There was relatively more disagreement about the third category, pre-Islamic laws that were merely mentioned in the Qur'an and tradition-reports. This third category includes the Qur anic references to the biblical notion of ‘an eye for an eye’ (Q. 5:45) and to the Talmudic notion of unjust killing being equivalent to killing all of humanity (Q. 5:32).62Some Muslim jurisprudents explored the question of the potential legal value of pre- Islamic laws that were not explicitly rejected or accepted in Islamic scriptural sources.63 Some medieval Islamic jurisprudential texts addressed this topic in a section on ‘legal sources subject to disagreement’ or ‘preceding divine laws’. To be precise, Muslim jurists who dealt with this topic debated the precedential value of pre-Islamic divine laws, primarily those that were mentioned in the Qur’an or tradition-reports. (As previously noted, these pre-Islamic divine laws were considered to be authentic or verified, as compared to pre-Islamic divine laws recorded in non-Islamic texts.) Among orthodox Islamic legal schools, there is a diversity of opinions on the precedential weight of these laws.64 Hanafis, Malikis, and the majority of Shafi'is held that non-abrogated pre-Islamic laws mentioned in Islamic scriptures are legal sources for Muslims.65 By comparison, there are conflicting opinions within the Hanbali school.66 That orthodox Muslim jurists considered both the validity and the obligation of pre-Islamic divine laws is evidence of one of the techniques of Islamic legal recycling.
Along with these explicit discussions of pre-Islamic divine laws, one might add the less systematically studied category of ‘rejected pre-Islamic laws’. Islamic literature documents several pre-Islamic customary practices that were deemed illegitimate and nullified by the Prophet or late antique Muslim community.67 Late antique Islamic law explicitly rejected female infanticide, idolatry, usury, and sexual relationships leading to uncertain paternity.

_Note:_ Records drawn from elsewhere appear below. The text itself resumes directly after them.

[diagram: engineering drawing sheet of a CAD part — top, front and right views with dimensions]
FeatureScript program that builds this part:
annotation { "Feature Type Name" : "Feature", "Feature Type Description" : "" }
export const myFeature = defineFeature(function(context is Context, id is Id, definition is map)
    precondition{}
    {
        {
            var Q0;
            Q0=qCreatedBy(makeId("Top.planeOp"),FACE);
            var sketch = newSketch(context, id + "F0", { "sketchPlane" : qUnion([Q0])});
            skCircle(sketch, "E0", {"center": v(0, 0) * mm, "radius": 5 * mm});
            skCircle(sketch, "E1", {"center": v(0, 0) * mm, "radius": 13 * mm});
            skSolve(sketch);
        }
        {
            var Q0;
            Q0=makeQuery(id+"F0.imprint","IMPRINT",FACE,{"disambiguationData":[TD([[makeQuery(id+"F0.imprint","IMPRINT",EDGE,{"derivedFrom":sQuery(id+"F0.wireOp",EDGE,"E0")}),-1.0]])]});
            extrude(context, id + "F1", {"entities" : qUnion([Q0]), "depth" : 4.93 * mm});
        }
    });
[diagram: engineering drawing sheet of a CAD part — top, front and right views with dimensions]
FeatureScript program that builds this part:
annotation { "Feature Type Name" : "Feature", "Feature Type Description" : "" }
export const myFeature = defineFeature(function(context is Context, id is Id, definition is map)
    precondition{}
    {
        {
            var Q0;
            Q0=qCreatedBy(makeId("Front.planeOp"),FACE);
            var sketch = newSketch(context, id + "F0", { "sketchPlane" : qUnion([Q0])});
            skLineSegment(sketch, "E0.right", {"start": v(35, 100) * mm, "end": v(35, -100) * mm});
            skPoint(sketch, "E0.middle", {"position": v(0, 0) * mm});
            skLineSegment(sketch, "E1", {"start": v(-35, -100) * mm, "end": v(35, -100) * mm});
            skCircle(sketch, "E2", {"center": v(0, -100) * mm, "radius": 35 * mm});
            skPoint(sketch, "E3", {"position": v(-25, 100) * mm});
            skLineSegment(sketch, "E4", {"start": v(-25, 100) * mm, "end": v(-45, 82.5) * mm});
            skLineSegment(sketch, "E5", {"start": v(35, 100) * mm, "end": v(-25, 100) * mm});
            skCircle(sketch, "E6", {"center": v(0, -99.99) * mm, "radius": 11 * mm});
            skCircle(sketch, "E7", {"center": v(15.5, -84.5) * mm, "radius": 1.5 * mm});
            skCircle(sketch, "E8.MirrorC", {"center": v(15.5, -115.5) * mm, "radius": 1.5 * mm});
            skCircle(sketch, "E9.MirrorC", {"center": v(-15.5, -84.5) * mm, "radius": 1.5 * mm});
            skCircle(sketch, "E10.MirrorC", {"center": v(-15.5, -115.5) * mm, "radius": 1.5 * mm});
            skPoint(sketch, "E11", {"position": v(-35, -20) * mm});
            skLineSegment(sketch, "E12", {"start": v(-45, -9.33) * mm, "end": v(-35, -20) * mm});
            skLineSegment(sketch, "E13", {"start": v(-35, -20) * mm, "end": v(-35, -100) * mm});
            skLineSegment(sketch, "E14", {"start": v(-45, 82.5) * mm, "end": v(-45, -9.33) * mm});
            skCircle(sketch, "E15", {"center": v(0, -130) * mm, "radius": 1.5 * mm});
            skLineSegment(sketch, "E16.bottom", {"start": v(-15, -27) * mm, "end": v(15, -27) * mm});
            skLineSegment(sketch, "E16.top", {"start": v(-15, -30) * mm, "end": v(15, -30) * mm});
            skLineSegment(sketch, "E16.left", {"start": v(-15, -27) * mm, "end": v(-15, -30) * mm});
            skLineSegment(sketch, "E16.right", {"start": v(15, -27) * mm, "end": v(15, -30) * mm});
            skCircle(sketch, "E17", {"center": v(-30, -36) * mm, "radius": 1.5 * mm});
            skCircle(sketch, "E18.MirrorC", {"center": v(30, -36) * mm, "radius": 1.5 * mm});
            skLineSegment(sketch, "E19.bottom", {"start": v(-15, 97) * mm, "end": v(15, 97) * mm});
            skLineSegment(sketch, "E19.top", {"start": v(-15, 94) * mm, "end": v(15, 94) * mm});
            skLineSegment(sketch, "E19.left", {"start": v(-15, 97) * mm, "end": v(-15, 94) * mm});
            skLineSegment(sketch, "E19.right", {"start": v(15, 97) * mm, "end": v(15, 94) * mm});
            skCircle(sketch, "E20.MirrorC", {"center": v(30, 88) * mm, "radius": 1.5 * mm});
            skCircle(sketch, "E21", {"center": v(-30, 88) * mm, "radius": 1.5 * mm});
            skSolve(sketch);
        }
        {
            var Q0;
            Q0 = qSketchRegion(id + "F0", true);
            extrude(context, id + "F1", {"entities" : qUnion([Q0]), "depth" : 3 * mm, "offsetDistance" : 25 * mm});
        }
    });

Future scholarship should examine further what pre-Islamic laws Muslims viewed themselves as nullifying and why.An additional way in which Islamic law recycled pre-Islamic legal traditions is through narratives in tradition-reports. Specifically, some Muslim traditionists who had converted from Judaism or who were familiar with Jewish texts reported biblical and rabbinic narratives and scriptural hermeneutics in what came to be identified as ‘Israelite stories’ (isra 'Tliyyat).6S Initially, these stories were integrated in Islamic hermeneutics with little comment; but, over time, some Muslim scholars would reject these reports because of their content or perceived ‘foreignness’.69 No systematic study has examined how Israelite stories informed Islamic legal doctrines; moreover, it is not possible to determine to what extent Islamic law adapted Jewish law through Israelite narratives. Nonetheless, complementing the explicit juristic discussion of pre-Islamic divine laws, some orthodox Islamic sources convey information about more subtle processes of Islamic legal recycling.